Dans les camps du Kurdistan irakien, ou à Ankawa, le quartier chrétien d’Erbil, les familles chrétienne­s réfugiées depuis la prise de Mossoul ont toutes un enlèvement ou un assassinat à déplorer, une humiliatio­n à cacher. Et leur persécutio­n ne date pas seulement de la victoire de Daech dans la région. Fares, qui comme tous les chrétiens a été chassé de Mossoul par l’Etat islamique le 18 juillet 2014, a vu son frère se faire tuer sous ses yeux en 2007 par un commando qui lui avait demandé sa carte d’identité. « Cela faisait plus de neuf ans que les cloches ne sonnaient plus à Mossoul. Nous vivions dans la peur des assassinat­s ciblés. Daech est peut-être éphémère mais son idéologie est dans la tête des Irakiens », déplore-t-il.

Génocide des Arméniens et des Assyriens pendant la Première Guerre mondiale, massacre de Simele au cours duquel près de 3 000 chrétiens furent assassinés en 1933 par les Kurdes, les Arabes et les Yézidis dans les villages autour de la ville de Dohuk au Kurdistan… Le calvaire des chrétiens dans la région est séculaire. Toujours, ils font les frais des tueries, même quand ils n’en sont pas les cibles principale­s.

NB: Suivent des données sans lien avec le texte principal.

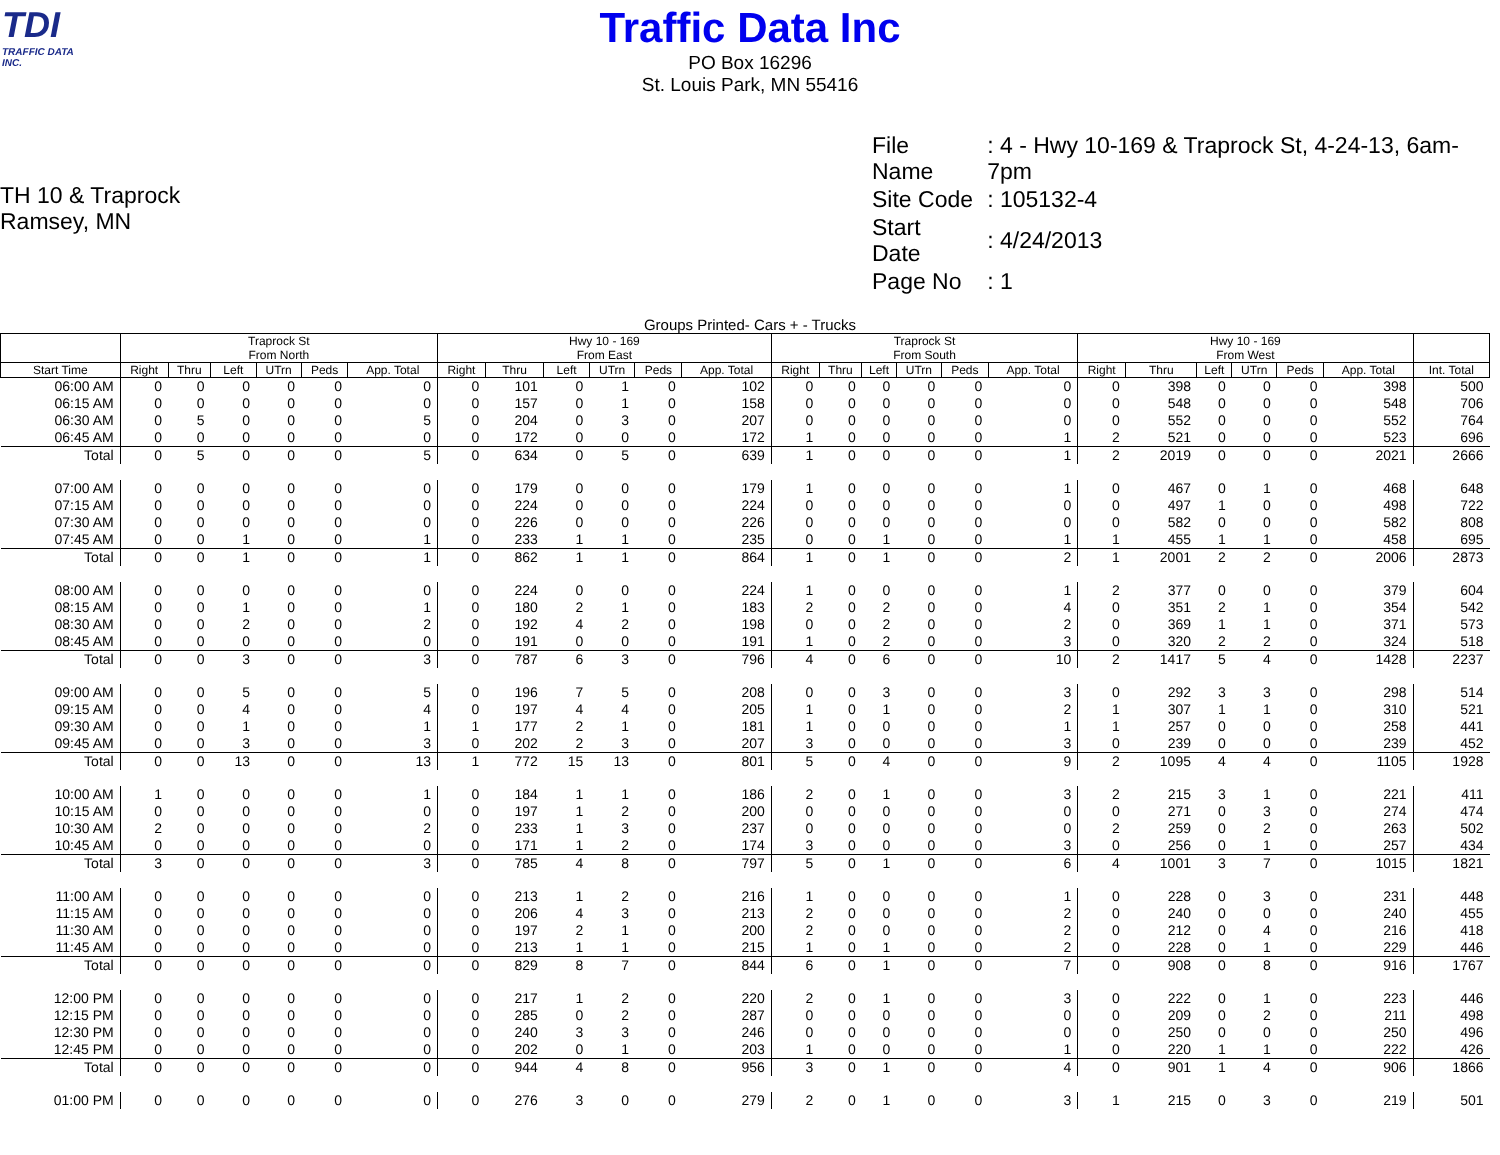TDI
TRAFFIC DATA INC.
Traffic Data Inc
PO Box 16296
St. Louis Park, MN 55416
TH 10 & Traprock
Ramsey, MN
| File Name | : 4 - Hwy 10-169 & Traprock St, 4-24-13, 6am-7pm |
| Site Code | : 105132-4 |
| Start Date | : 4/24/2013 |
| Page No | : 1 |
Groups Printed- Cars + - Trucks
| | Traprock St From North | | | | | | Hwy 10 - 169 From East | | | | | | Traprock St From South | | | | | | Hwy 10 - 169 From West | | | | | | |
| --- | --- | --- | --- | --- | --- | --- | --- | --- | --- | --- | --- | --- | --- | --- | --- | --- | --- | --- | --- | --- | --- | --- | --- | --- | --- |
| Start Time | Right | Thru | Left | UTrn | Peds | App. Total | Right | Thru | Left | UTrn | Peds | App. Total | Right | Thru | Left | UTrn | Peds | App. Total | Right | Thru | Left | UTrn | Peds | App. Total | Int. Total |
| 06:00 AM | 0 | 0 | 0 | 0 | 0 | 0 | 0 | 101 | 0 | 1 | 0 | 102 | 0 | 0 | 0 | 0 | 0 | 0 | 0 | 398 | 0 | 0 | 0 | 398 | 500 |
| 06:15 AM | 0 | 0 | 0 | 0 | 0 | 0 | 0 | 157 | 0 | 1 | 0 | 158 | 0 | 0 | 0 | 0 | 0 | 0 | 0 | 548 | 0 | 0 | 0 | 548 | 706 |
| 06:30 AM | 0 | 5 | 0 | 0 | 0 | 5 | 0 | 204 | 0 | 3 | 0 | 207 | 0 | 0 | 0 | 0 | 0 | 0 | 0 | 552 | 0 | 0 | 0 | 552 | 764 |
| 06:45 AM | 0 | 0 | 0 | 0 | 0 | 0 | 0 | 172 | 0 | 0 | 0 | 172 | 1 | 0 | 0 | 0 | 0 | 1 | 2 | 521 | 0 | 0 | 0 | 523 | 696 |
| Total | 0 | 5 | 0 | 0 | 0 | 5 | 0 | 634 | 0 | 5 | 0 | 639 | 1 | 0 | 0 | 0 | 0 | 1 | 2 | 2019 | 0 | 0 | 0 | 2021 | 2666 |
| 07:00 AM | 0 | 0 | 0 | 0 | 0 | 0 | 0 | 179 | 0 | 0 | 0 | 179 | 1 | 0 | 0 | 0 | 0 | 1 | 0 | 467 | 0 | 1 | 0 | 468 | 648 |
| 07:15 AM | 0 | 0 | 0 | 0 | 0 | 0 | 0 | 224 | 0 | 0 | 0 | 224 | 0 | 0 | 0 | 0 | 0 | 0 | 0 | 497 | 1 | 0 | 0 | 498 | 722 |
| 07:30 AM | 0 | 0 | 0 | 0 | 0 | 0 | 0 | 226 | 0 | 0 | 0 | 226 | 0 | 0 | 0 | 0 | 0 | 0 | 0 | 582 | 0 | 0 | 0 | 582 | 808 |
| 07:45 AM | 0 | 0 | 1 | 0 | 0 | 1 | 0 | 233 | 1 | 1 | 0 | 235 | 0 | 0 | 1 | 0 | 0 | 1 | 1 | 455 | 1 | 1 | 0 | 458 | 695 |
| Total | 0 | 0 | 1 | 0 | 0 | 1 | 0 | 862 | 1 | 1 | 0 | 864 | 1 | 0 | 1 | 0 | 0 | 2 | 1 | 2001 | 2 | 2 | 0 | 2006 | 2873 |
| 08:00 AM | 0 | 0 | 0 | 0 | 0 | 0 | 0 | 224 | 0 | 0 | 0 | 224 | 1 | 0 | 0 | 0 | 0 | 1 | 2 | 377 | 0 | 0 | 0 | 379 | 604 |
| 08:15 AM | 0 | 0 | 1 | 0 | 0 | 1 | 0 | 180 | 2 | 1 | 0 | 183 | 2 | 0 | 2 | 0 | 0 | 4 | 0 | 351 | 2 | 1 | 0 | 354 | 542 |
| 08:30 AM | 0 | 0 | 2 | 0 | 0 | 2 | 0 | 192 | 4 | 2 | 0 | 198 | 0 | 0 | 2 | 0 | 0 | 2 | 0 | 369 | 1 | 1 | 0 | 371 | 573 |
| 08:45 AM | 0 | 0 | 0 | 0 | 0 | 0 | 0 | 191 | 0 | 0 | 0 | 191 | 1 | 0 | 2 | 0 | 0 | 3 | 0 | 320 | 2 | 2 | 0 | 324 | 518 |
| Total | 0 | 0 | 3 | 0 | 0 | 3 | 0 | 787 | 6 | 3 | 0 | 796 | 4 | 0 | 6 | 0 | 0 | 10 | 2 | 1417 | 5 | 4 | 0 | 1428 | 2237 |
| 09:00 AM | 0 | 0 | 5 | 0 | 0 | 5 | 0 | 196 | 7 | 5 | 0 | 208 | 0 | 0 | 3 | 0 | 0 | 3 | 0 | 292 | 3 | 3 | 0 | 298 | 514 |
| 09:15 AM | 0 | 0 | 4 | 0 | 0 | 4 | 0 | 197 | 4 | 4 | 0 | 205 | 1 | 0 | 1 | 0 | 0 | 2 | 1 | 307 | 1 | 1 | 0 | 310 | 521 |
| 09:30 AM | 0 | 0 | 1 | 0 | 0 | 1 | 1 | 177 | 2 | 1 | 0 | 181 | 1 | 0 | 0 | 0 | 0 | 1 | 1 | 257 | 0 | 0 | 0 | 258 | 441 |
| 09:45 AM | 0 | 0 | 3 | 0 | 0 | 3 | 0 | 202 | 2 | 3 | 0 | 207 | 3 | 0 | 0 | 0 | 0 | 3 | 0 | 239 | 0 | 0 | 0 | 239 | 452 |
| Total | 0 | 0 | 13 | 0 | 0 | 13 | 1 | 772 | 15 | 13 | 0 | 801 | 5 | 0 | 4 | 0 | 0 | 9 | 2 | 1095 | 4 | 4 | 0 | 1105 | 1928 |
| 10:00 AM | 1 | 0 | 0 | 0 | 0 | 1 | 0 | 184 | 1 | 1 | 0 | 186 | 2 | 0 | 1 | 0 | 0 | 3 | 2 | 215 | 3 | 1 | 0 | 221 | 411 |
| 10:15 AM | 0 | 0 | 0 | 0 | 0 | 0 | 0 | 197 | 1 | 2 | 0 | 200 | 0 | 0 | 0 | 0 | 0 | 0 | 0 | 271 | 0 | 3 | 0 | 274 | 474 |
| 10:30 AM | 2 | 0 | 0 | 0 | 0 | 2 | 0 | 233 | 1 | 3 | 0 | 237 | 0 | 0 | 0 | 0 | 0 | 0 | 2 | 259 | 0 | 2 | 0 | 263 | 502 |
| 10:45 AM | 0 | 0 | 0 | 0 | 0 | 0 | 0 | 171 | 1 | 2 | 0 | 174 | 3 | 0 | 0 | 0 | 0 | 3 | 0 | 256 | 0 | 1 | 0 | 257 | 434 |
| Total | 3 | 0 | 0 | 0 | 0 | 3 | 0 | 785 | 4 | 8 | 0 | 797 | 5 | 0 | 1 | 0 | 0 | 6 | 4 | 1001 | 3 | 7 | 0 | 1015 | 1821 |
| 11:00 AM | 0 | 0 | 0 | 0 | 0 | 0 | 0 | 213 | 1 | 2 | 0 | 216 | 1 | 0 | 0 | 0 | 0 | 1 | 0 | 228 | 0 | 3 | 0 | 231 | 448 |
| 11:15 AM | 0 | 0 | 0 | 0 | 0 | 0 | 0 | 206 | 4 | 3 | 0 | 213 | 2 | 0 | 0 | 0 | 0 | 2 | 0 | 240 | 0 | 0 | 0 | 240 | 455 |
| 11:30 AM | 0 | 0 | 0 | 0 | 0 | 0 | 0 | 197 | 2 | 1 | 0 | 200 | 2 | 0 | 0 | 0 | 0 | 2 | 0 | 212 | 0 | 4 | 0 | 216 | 418 |
| 11:45 AM | 0 | 0 | 0 | 0 | 0 | 0 | 0 | 213 | 1 | 1 | 0 | 215 | 1 | 0 | 1 | 0 | 0 | 2 | 0 | 228 | 0 | 1 | 0 | 229 | 446 |
| Total | 0 | 0 | 0 | 0 | 0 | 0 | 0 | 829 | 8 | 7 | 0 | 844 | 6 | 0 | 1 | 0 | 0 | 7 | 0 | 908 | 0 | 8 | 0 | 916 | 1767 |
| 12:00 PM | 0 | 0 | 0 | 0 | 0 | 0 | 0 | 217 | 1 | 2 | 0 | 220 | 2 | 0 | 1 | 0 | 0 | 3 | 0 | 222 | 0 | 1 | 0 | 223 | 446 |
| 12:15 PM | 0 | 0 | 0 | 0 | 0 | 0 | 0 | 285 | 0 | 2 | 0 | 287 | 0 | 0 | 0 | 0 | 0 | 0 | 0 | 209 | 0 | 2 | 0 | 211 | 498 |
| 12:30 PM | 0 | 0 | 0 | 0 | 0 | 0 | 0 | 240 | 3 | 3 | 0 | 246 | 0 | 0 | 0 | 0 | 0 | 0 | 0 | 250 | 0 | 0 | 0 | 250 | 496 |
| 12:45 PM | 0 | 0 | 0 | 0 | 0 | 0 | 0 | 202 | 0 | 1 | 0 | 203 | 1 | 0 | 0 | 0 | 0 | 1 | 0 | 220 | 1 | 1 | 0 | 222 | 426 |
| Total | 0 | 0 | 0 | 0 | 0 | 0 | 0 | 944 | 4 | 8 | 0 | 956 | 3 | 0 | 1 | 0 | 0 | 4 | 0 | 901 | 1 | 4 | 0 | 906 | 1866 |
| 01:00 PM | 0 | 0 | 0 | 0 | 0 | 0 | 0 | 276 | 3 | 0 | 0 | 279 | 2 | 0 | 1 | 0 | 0 | 3 | 1 | 215 | 0 | 3 | 0 | 219 | 501 |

Ce fut le cas lorsque Saddam Hussein déclencha le massacre d’Al-Anfal contre les Kurdes en 1988.

Les Palestinie­ns ont eu leur Naqba, leur « catastroph­e » de l’exil en 1948. Yaqoob Yago, député chrétien au Parlement kurde, fait débuter celle des chrétiens d’Irak à l’occupation du pays par les Américains en 2003. Pour les chiites comme pour les sunnites, les chrétiens deviennent alors une « cinquième colonne » à la solde de l’envahisseu­r. Beaucoup émigrent vers le nord, autour du Tigre, dans la plaine que domine l’antique Ninive, se plaçant sous la protection très incertaine des Kurdes. Germe alors dans la tête de George W. Bush l’idée de rassembler les chrétiens dans un territoire autonome qu’appelle aussi de ses voeux le député Yago, sans voir que cette nouvelle Jérusalem, dans une région où le pire est souvent certain, serait un bantoustan plus aisé à détruire qu’à défendre.

« Si nous ne l’obtenons pas, tous les chrétiens vont partir et arriver chez vous en Europe ou en Amérique », poursuit le député, qui s’accroche à cette utopie comme à la dernière bouée jetée à la communauté de ceux qui sont devenus, comme l’avait déploré Jean-François Colosimo dans le très beau livre qu’il a consacré aux chrétiens d’Orient, « des hommes en trop » (2).

Dessin d’un enfant de combattant de Daech retrouvé dans une maison.

(1) Son prénom a été changé. (2) « Les Hommes en trop. La malédictio­n des chrétiens d’Orient », Fayard, 2014.